» Task
Give back, word for word, the lines in the listing below from the one holding "left elbow: (358, 409)" down to the one holding "right shoulder: (152, 225)", both ends included.

━━━━━ Material supplied ━━━━━

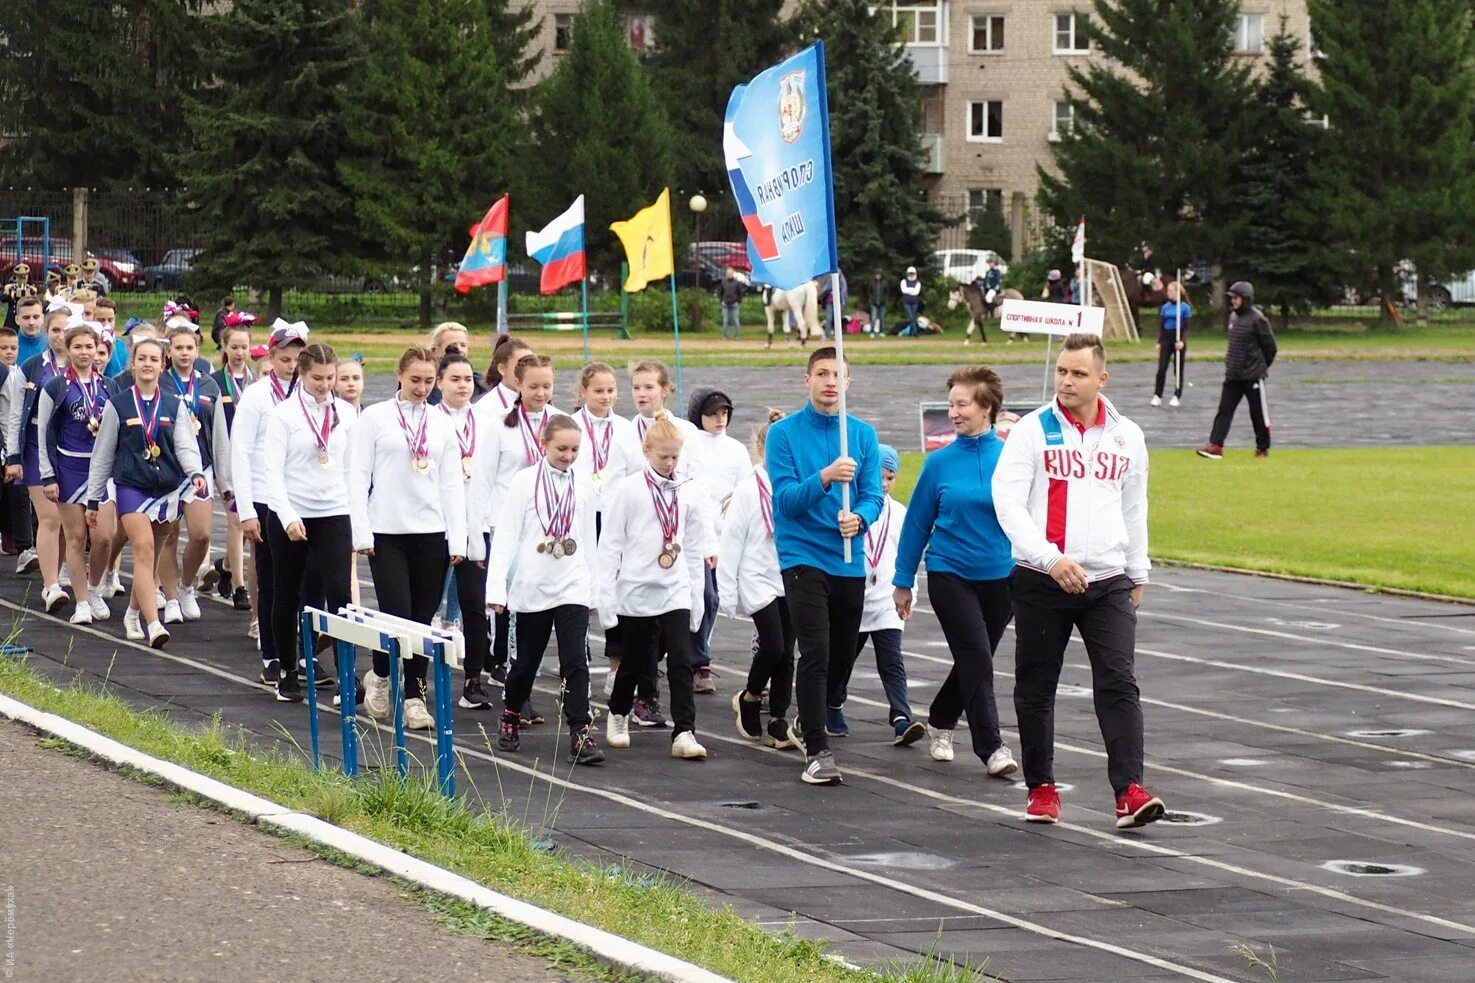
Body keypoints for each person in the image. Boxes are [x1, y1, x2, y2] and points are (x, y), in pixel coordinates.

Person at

━━━━━
━━━━━ Material supplied ━━━━━

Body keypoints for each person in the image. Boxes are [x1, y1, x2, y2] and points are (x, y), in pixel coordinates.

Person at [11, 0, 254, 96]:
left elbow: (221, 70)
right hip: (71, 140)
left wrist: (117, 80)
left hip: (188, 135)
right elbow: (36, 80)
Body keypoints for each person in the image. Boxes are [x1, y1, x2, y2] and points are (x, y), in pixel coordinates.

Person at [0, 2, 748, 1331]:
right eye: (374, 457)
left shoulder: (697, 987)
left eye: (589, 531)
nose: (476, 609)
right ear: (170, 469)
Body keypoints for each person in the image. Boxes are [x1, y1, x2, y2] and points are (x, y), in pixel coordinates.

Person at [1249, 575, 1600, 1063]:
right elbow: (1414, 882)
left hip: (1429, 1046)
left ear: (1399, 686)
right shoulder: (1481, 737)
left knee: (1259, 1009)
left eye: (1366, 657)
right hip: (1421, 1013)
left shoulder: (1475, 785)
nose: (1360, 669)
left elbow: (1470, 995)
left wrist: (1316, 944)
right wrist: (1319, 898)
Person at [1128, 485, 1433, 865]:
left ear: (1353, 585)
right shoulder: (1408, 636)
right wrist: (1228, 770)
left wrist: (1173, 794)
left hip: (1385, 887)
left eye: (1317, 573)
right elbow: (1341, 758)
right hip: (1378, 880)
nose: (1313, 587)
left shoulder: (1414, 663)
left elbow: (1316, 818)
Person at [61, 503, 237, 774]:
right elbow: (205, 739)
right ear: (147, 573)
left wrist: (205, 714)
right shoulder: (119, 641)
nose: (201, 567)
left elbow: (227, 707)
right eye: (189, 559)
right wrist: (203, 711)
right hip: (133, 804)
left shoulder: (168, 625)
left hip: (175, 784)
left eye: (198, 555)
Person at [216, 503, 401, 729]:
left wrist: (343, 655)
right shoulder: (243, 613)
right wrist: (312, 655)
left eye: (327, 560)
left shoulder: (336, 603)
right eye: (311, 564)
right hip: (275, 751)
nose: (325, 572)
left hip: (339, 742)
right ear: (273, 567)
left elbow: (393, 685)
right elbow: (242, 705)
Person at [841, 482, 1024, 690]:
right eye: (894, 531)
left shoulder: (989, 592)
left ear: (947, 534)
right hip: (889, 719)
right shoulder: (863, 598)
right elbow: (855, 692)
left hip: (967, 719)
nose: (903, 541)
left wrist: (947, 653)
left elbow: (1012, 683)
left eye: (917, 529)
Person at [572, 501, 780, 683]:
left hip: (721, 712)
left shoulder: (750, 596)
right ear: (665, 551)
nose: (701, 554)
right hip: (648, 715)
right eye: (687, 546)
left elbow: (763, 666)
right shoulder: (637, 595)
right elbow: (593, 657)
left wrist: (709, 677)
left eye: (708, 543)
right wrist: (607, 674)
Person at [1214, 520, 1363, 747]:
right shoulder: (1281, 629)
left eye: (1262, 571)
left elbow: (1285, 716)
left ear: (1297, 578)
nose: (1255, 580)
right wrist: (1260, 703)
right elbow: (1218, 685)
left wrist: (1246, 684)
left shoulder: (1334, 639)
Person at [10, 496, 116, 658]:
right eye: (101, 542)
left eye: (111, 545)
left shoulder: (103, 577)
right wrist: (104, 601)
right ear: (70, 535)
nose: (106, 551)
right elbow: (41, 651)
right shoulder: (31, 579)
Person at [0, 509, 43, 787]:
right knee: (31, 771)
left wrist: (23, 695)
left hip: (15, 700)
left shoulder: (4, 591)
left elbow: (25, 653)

━━━━━
━━━━━ Material supplied ━━━━━

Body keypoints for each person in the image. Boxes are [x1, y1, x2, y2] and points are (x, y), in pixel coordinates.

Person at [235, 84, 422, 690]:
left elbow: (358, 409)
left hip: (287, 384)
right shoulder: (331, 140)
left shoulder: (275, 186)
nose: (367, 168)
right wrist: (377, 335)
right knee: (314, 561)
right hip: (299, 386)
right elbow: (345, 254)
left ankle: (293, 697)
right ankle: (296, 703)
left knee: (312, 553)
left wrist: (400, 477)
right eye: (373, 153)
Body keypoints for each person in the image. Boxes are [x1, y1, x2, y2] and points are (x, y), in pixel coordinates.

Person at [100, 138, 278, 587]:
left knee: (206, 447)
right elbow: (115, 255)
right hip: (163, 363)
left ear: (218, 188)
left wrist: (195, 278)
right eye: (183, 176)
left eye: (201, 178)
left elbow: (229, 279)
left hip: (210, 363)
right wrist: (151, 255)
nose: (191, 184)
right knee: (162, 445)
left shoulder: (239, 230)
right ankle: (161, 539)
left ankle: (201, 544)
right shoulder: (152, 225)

━━━━━

» Solution for this problem
left elbow: (358, 409)
left hip: (287, 384)
right shoulder: (331, 140)
left shoulder: (275, 186)
nose: (367, 168)
right wrist: (377, 335)
right knee: (314, 561)
right hip: (299, 386)
right elbow: (345, 254)
left ankle: (293, 697)
right ankle: (296, 703)
left knee: (312, 553)
left wrist: (400, 477)
right eye: (373, 153)
Body keypoints for each person in the image. Boxes are [x1, y1, x2, y2] and points are (x, y), in pixel coordinates.

Person at [100, 138, 278, 587]:
left knee: (206, 447)
right elbow: (115, 255)
right hip: (163, 363)
left ear: (218, 188)
left wrist: (195, 278)
right eye: (183, 176)
left eye: (201, 178)
left elbow: (229, 279)
left hip: (210, 363)
right wrist: (151, 255)
nose: (191, 184)
right knee: (162, 445)
left shoulder: (239, 230)
right ankle: (161, 539)
left ankle: (201, 544)
right shoulder: (152, 225)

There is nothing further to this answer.